The fans eat it up. We are in an era where authenticity draws money. Fans can smell a heavily scripted promo from a mile away. When McIntyre speaks, whether it is about breaking bones or flying saucers, you believe that he believes what he is saying. That kind of connection is rare.

Think about the psychology of a top guy in WWE right now. You are constantly under a microscope. Every word you say is analyzed on podcasts, clipped for TikTok, and debated on Reddit. Most guys clam up. They become PR robots because they are terrified of losing their spot. McIntyre went the opposite direction. He realized that the more unhinged and raw he is, the more the audience connects with him. He took the safety wheels off. Talking about aliens might seem like a goofy throwaway comment, but it is actually a brilliant indicator of his current confidence level.
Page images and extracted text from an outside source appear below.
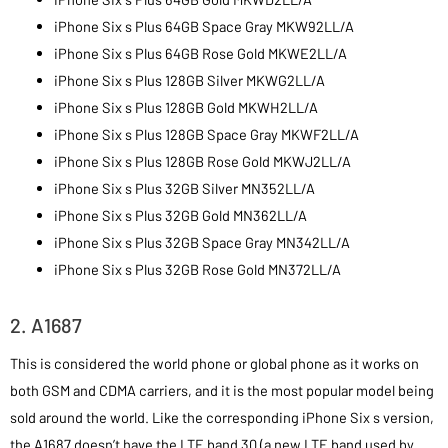
iPhone Six s Plus 64GB Space Gray MKW92LL/A
iPhone Six s Plus 64GB Rose Gold MKWE2LL/A
iPhone Six s Plus 128GB Silver MKWG2LL/A
iPhone Six s Plus 128GB Gold MKWH2LL/A
iPhone Six s Plus 128GB Space Gray MKWF2LL/A
iPhone Six s Plus 128GB Rose Gold MKWJ2LL/A
iPhone Six s Plus 32GB Silver MN352LL/A
iPhone Six s Plus 32GB Gold MN362LL/A
iPhone Six s Plus 32GB Space Gray MN342LL/A
iPhone Six s Plus 32GB Rose Gold MN372LL/A
2. A1687
This is considered the world phone or global phone as it works on
both GSM and CDMA carriers, and it is the most popular model being
sold around the world. Like the corresponding iPhone Six s version,
the A1687 doesn’t have the LTE band 30 (a new LTE band used by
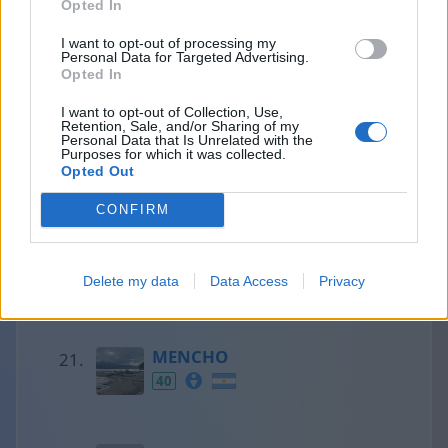
Opted In
I want to opt-out of processing my
Personal Data for Targeted Advertising.
Francesc
Opted In
41
I want to opt-out of Collection, Use,
Retention, Sale, and/or Sharing of my
Personal Data that Is Unrelated with the
Purposes for which it was collected.
Olaf
Opted Out
41
CONFIRM
Aaron
Delete my data
Data Access
Privacy
40
MENCHO
40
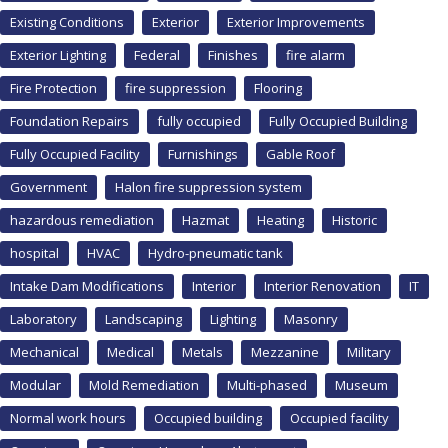
Existing Conditions
Exterior
Exterior Improvements
Exterior Lighting
Federal
Finishes
fire alarm
Fire Protection
fire suppression
Flooring
Foundation Repairs
fully occupied
Fully Occupied Building
Fully Occupied Facility
Furnishings
Gable Roof
Government
Halon fire suppression system
hazardous remediation
Hazmat
Heating
Historic
hospital
HVAC
Hydro-pneumatic tank
Intake Dam Modifications
Interior
Interior Renovation
IT
Laboratory
Landscaping
Lighting
Masonry
Mechanical
Medical
Metals
Mezzanine
Military
Modular
Mold Remediation
Multi-phased
Museum
Normal work hours
Occupied building
Occupied facility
He knows nobody can touch him right now.

I just want him to bring this energy to television. Imagine Drew cutting a furious promo on Raw, blaming a botched interference spot on a UFO sighting. The crowd would go wild.

Between baseball-playing monsters, chaotic booking sheets, and alien-hunting heavyweights, it was a solid day on the internet. Now we just have to survive the rest of the week until Backlash.